If you have a very simple setup and only develop on one type of machine, then the derivation storage mode is just as easy to use, but you will be restricted in certain aspectes. This is really just borderline possible with nix and can lead to problems down the line, which is why the local storage mode got added.

(Oh a third solution would of course be to use a second private git repository that contains your secrets and is cloned as a subdirectory. That would still break flake evaluation for others but at least doesn't have the impurity downsides)
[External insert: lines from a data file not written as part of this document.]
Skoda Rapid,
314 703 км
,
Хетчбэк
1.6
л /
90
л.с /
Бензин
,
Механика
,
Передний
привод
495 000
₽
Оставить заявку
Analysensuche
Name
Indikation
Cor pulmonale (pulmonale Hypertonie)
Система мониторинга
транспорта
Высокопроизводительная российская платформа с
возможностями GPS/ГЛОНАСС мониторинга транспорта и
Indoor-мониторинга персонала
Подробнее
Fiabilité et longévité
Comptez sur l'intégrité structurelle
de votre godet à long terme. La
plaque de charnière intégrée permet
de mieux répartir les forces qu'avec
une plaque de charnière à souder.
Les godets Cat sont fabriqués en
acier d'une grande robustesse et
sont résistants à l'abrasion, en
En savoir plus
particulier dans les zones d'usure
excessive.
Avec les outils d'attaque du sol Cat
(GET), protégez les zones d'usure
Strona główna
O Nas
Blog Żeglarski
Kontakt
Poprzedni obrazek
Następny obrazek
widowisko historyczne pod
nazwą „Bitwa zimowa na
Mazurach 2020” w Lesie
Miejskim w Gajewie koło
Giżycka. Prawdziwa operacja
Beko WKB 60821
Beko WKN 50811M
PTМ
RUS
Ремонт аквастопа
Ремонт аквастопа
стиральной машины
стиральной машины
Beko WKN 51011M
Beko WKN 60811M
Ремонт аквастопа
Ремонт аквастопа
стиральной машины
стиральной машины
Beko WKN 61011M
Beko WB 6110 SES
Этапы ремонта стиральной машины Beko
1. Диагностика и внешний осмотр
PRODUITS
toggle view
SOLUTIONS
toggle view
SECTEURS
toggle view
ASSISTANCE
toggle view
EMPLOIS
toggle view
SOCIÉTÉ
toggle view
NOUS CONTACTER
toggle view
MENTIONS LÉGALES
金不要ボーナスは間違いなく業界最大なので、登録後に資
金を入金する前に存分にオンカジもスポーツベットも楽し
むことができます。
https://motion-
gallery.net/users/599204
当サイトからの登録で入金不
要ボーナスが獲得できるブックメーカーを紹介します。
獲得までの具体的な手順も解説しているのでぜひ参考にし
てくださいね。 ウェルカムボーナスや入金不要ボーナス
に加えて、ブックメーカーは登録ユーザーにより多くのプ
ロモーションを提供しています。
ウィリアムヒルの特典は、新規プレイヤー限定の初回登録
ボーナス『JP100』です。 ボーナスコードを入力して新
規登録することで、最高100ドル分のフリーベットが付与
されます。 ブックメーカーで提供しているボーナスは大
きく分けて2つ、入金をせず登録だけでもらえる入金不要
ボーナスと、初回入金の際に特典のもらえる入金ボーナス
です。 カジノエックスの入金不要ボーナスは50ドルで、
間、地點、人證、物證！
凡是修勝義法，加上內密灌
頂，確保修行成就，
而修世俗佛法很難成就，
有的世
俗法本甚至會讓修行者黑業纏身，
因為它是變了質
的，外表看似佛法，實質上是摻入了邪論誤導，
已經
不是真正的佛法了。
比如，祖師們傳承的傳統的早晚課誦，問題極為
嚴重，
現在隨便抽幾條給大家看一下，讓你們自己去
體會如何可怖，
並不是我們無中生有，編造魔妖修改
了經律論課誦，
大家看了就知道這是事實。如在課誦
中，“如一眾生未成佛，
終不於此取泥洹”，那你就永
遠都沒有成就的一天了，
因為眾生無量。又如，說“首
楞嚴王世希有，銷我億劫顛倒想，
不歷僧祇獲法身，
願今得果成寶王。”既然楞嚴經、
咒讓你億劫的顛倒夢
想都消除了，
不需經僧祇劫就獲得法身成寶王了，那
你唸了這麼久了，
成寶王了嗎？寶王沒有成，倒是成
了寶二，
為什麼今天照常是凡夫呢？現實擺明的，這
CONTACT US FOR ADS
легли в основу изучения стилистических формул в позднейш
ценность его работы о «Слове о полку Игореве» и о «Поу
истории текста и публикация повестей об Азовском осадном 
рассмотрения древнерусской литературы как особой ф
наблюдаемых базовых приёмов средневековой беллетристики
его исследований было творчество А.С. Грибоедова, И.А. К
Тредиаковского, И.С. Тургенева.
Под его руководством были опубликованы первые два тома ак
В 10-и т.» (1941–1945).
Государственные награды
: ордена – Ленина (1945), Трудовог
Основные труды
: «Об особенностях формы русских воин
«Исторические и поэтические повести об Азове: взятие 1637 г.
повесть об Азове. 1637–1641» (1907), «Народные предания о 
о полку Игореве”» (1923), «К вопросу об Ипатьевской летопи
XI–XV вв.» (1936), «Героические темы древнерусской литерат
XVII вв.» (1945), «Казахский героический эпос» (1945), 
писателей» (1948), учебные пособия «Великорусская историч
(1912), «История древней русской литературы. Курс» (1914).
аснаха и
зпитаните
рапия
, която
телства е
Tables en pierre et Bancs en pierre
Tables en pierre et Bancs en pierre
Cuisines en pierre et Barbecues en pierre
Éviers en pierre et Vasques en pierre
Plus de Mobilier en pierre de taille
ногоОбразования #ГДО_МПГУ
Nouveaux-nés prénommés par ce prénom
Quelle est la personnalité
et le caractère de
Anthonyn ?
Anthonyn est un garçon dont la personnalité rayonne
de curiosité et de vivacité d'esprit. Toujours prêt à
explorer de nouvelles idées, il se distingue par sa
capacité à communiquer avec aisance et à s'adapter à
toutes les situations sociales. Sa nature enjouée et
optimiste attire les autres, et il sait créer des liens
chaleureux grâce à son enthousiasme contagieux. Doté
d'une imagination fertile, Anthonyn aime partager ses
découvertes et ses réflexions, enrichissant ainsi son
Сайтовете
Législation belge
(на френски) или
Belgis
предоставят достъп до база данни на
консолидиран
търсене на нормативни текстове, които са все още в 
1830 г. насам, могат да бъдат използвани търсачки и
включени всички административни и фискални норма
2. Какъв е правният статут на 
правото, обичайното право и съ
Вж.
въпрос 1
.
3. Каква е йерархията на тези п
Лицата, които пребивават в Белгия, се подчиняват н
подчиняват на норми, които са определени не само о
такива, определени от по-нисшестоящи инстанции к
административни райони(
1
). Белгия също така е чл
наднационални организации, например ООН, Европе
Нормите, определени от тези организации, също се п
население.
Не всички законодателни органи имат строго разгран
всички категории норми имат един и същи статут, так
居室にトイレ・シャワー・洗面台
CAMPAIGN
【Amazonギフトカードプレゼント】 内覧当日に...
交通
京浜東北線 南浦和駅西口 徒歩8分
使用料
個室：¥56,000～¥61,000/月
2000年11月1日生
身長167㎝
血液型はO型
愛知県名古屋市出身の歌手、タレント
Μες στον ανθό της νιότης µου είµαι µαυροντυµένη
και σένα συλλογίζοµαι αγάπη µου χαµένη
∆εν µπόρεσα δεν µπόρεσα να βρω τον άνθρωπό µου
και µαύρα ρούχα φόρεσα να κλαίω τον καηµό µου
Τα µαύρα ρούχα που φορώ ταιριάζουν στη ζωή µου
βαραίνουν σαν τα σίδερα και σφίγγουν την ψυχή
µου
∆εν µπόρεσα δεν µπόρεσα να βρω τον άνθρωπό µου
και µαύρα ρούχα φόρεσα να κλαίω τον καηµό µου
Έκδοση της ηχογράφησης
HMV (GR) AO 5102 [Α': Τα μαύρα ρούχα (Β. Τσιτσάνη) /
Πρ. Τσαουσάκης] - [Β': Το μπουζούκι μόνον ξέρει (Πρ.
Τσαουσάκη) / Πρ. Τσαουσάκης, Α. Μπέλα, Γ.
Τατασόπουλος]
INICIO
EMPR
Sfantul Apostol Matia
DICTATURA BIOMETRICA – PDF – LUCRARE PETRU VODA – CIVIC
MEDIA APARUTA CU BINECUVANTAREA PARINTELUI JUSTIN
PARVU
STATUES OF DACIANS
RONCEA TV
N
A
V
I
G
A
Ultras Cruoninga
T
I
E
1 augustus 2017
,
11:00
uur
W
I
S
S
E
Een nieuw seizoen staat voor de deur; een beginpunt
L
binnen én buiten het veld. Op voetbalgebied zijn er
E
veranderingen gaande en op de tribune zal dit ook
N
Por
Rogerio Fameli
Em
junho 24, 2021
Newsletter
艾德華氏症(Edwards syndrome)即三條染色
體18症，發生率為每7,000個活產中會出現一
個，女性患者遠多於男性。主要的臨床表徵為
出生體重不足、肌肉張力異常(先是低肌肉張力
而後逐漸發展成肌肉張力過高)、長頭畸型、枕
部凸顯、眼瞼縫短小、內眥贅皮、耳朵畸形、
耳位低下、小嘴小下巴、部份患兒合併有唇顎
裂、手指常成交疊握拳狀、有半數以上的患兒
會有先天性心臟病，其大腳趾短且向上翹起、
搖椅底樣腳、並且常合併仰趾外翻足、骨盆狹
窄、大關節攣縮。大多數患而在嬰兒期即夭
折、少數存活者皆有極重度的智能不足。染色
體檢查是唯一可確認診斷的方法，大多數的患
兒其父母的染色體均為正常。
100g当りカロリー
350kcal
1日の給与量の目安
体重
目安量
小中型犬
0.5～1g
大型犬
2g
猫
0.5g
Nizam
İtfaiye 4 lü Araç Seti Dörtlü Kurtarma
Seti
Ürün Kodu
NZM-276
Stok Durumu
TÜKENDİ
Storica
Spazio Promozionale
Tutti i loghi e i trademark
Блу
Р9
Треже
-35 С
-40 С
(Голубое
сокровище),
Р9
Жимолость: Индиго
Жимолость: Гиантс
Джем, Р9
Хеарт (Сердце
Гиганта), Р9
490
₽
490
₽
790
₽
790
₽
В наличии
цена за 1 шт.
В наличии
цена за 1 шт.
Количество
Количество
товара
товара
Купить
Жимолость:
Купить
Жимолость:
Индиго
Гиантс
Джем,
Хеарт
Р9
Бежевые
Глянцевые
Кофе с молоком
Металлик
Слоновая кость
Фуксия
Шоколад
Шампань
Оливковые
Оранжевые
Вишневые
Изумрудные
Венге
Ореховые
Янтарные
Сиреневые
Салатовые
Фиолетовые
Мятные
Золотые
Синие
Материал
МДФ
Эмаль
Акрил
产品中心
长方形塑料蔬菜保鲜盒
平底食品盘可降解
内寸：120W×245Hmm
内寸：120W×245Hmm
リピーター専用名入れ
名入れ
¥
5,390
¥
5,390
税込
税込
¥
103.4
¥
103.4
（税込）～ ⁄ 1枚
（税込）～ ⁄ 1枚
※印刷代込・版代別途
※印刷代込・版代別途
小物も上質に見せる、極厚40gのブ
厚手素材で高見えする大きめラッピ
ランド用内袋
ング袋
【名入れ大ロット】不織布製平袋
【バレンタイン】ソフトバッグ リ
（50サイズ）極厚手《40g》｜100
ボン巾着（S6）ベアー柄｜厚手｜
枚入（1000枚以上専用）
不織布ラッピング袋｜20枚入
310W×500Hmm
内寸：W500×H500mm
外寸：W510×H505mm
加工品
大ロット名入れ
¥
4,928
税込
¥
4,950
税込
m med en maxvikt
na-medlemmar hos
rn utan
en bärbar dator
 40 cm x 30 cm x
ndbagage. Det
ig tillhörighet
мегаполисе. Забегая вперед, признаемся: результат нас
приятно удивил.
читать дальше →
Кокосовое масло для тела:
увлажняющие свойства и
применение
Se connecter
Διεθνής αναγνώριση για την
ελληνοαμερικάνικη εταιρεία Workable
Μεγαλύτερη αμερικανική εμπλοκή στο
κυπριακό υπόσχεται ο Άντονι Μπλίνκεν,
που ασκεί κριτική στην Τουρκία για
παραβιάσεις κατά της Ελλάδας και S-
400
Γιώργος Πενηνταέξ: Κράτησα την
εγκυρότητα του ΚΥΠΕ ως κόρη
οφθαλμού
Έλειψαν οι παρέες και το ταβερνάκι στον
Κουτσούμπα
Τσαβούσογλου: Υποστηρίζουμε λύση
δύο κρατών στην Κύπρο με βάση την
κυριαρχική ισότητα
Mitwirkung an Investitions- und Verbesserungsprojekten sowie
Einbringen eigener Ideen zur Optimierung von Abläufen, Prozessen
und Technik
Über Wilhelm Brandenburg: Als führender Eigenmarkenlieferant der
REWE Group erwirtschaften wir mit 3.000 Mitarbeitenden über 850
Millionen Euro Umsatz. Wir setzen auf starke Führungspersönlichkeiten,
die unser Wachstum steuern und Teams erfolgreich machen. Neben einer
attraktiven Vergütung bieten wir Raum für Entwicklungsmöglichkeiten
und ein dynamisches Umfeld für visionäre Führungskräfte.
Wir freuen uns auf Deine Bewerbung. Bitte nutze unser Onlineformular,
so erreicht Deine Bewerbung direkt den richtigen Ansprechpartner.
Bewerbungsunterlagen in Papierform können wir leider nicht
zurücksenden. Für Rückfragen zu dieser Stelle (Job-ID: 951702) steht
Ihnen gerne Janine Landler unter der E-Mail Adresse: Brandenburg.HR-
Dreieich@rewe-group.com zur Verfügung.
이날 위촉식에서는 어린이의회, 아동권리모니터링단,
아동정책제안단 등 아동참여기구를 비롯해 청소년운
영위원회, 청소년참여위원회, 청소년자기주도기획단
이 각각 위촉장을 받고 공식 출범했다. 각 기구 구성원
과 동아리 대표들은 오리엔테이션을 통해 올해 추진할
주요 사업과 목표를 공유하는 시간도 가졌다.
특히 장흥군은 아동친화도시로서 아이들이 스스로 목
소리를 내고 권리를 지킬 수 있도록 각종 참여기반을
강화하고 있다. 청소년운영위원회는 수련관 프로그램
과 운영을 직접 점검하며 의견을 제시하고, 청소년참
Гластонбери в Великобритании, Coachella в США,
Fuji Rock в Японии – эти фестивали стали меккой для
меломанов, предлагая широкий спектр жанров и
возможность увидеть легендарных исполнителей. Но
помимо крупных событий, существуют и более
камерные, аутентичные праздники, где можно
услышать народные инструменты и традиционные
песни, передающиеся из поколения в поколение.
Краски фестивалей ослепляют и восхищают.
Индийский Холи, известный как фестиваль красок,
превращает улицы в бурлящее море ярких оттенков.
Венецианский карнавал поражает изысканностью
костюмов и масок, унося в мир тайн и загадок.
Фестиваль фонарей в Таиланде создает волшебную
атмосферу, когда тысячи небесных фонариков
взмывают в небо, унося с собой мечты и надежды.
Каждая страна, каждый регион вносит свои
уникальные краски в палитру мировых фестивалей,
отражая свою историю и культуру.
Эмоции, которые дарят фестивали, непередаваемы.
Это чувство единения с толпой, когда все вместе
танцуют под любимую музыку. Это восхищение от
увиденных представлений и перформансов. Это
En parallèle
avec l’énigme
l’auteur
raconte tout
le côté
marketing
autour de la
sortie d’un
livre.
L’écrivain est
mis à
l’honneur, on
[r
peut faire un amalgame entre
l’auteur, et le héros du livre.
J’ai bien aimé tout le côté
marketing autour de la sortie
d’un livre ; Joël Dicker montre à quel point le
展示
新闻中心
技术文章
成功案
So if you have a choice I'd always recommend sticking to the local storage mode. Feel free to ask more questions if you have any :)

YaroKasear commented 3 months ago

My bad, I think I misinterpreted something, now that I can't seem to find it in the README.

It does rekey and deploy secrets! Hooray! Except it fails on boot, so I'm trying to find why. My leading hunch is impermanence is putting persistent data in after agenix-rekey is supposed to be decrypting the secrets, so there's no private key yet for agenix-rekey to use. Unless you think it could be something else.

oddlama commented 3 months ago

Yeah, if you use impermanence you probably want something like this: https://github.com/oddlama/nix-config/blob/1424778bc2bc5213f8d66e48464b153658be4323/config/impermanence.nix#L18-L19 (not related to rekeying though :) )

YaroKasear commented 3 months ago

That fixed it. I'm now properly using agenix-rekey. Thanks for guiding me here.